Due to alot of the marching and the extremely nasty confrontations in the street... alot of my old "wounds" which I wrote about a while back... are a bit closer to the skin and I've found that same stoic walk to get to protests... also has unhinged some, for lack of a better term, "raw nerves about personal safety" which unleashed a "nightmare" of "survival skills' within me.

It takes alot of ... BALLS... to continue on as raw as I am. And I use up alot of energy just walking my talk and I don't have much in the reserve tank to blogwar or protect myself from such assanine accusation. Make sense? Basically I need to... I AM.. .picking and choosing my battles. Cause alot of em are worth it and need me... and others... are just a bunch of fly infested piles of needless shit. :0 )

7/28/2006 9:08 pm  
Blogger dove said...

Hi catnip,
Which do you think is the tail and which the dog in this? It occurred to me just now -- which probably shows that I'm not too hot off the mark at the moment -- that the 'right of Americans to bear arms' comes in very handy as a line of defense for the U.S. arms trade.
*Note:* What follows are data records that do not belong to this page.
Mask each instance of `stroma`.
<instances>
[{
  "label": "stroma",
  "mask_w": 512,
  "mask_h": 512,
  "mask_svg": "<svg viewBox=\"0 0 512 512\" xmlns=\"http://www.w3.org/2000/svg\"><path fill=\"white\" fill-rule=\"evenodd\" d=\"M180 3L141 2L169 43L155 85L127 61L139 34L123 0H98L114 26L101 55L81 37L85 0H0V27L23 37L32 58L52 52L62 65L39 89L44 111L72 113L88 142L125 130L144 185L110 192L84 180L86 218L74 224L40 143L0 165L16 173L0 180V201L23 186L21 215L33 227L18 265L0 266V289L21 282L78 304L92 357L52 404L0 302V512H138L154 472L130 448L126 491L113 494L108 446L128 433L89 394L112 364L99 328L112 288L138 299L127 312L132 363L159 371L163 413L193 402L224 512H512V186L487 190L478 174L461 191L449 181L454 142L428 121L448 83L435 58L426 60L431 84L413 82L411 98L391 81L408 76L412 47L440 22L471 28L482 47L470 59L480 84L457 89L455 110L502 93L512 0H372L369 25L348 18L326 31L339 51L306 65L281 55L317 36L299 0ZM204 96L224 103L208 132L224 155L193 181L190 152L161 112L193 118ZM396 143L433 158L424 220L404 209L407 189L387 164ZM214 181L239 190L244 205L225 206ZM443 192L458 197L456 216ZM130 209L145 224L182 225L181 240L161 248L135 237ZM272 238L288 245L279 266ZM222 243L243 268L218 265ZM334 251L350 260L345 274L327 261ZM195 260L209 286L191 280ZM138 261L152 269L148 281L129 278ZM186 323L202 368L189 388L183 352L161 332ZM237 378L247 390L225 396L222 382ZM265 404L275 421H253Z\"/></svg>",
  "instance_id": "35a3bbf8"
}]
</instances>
I don't doubt that there are lots of people committed to the 'right to bear arms' because of the connection to the U.S. Constitution and obviously the NRA are a powerful lobbying group. But at the same time, would the main U.S. political parties care as much about them if they weren't a handy way of protecting the small arms trade? Possibly. I don't know, it just struck me that they provide handy cover. I guess what it suddenly reminded me of was the way in which abortion is always framed by the right as 'protecting the rights of the unborn' but when push comes to shove, that's less the issue than controlling women's sexual lives (as I think became evident in the debate around the HPV vaccinations, for example).

Nanette,
I think we're missing something too but similarly I don't know what. That idea of looking from the other direction: yes, how did that happen? A lot of the human rights organisations are still fairly young I think (AI was founded in 1961). But then so is BAE young. It got started as a nationalised company in'77 (though through a bunch of mergers), and got sold off under Thatcher. I don't know -- cronyism I'm sure, in terms of how they get their some of their influence I think. The thing that gets raised here any time there's efforts to control arms is 'but people will lose their jobs.'

janet,

I completely agree about the need to pick and choose: time and energy have their limits. And FWIW that fear sounds eminently reasonable and the fact of your persistence in the face of it strikes me as really courageous.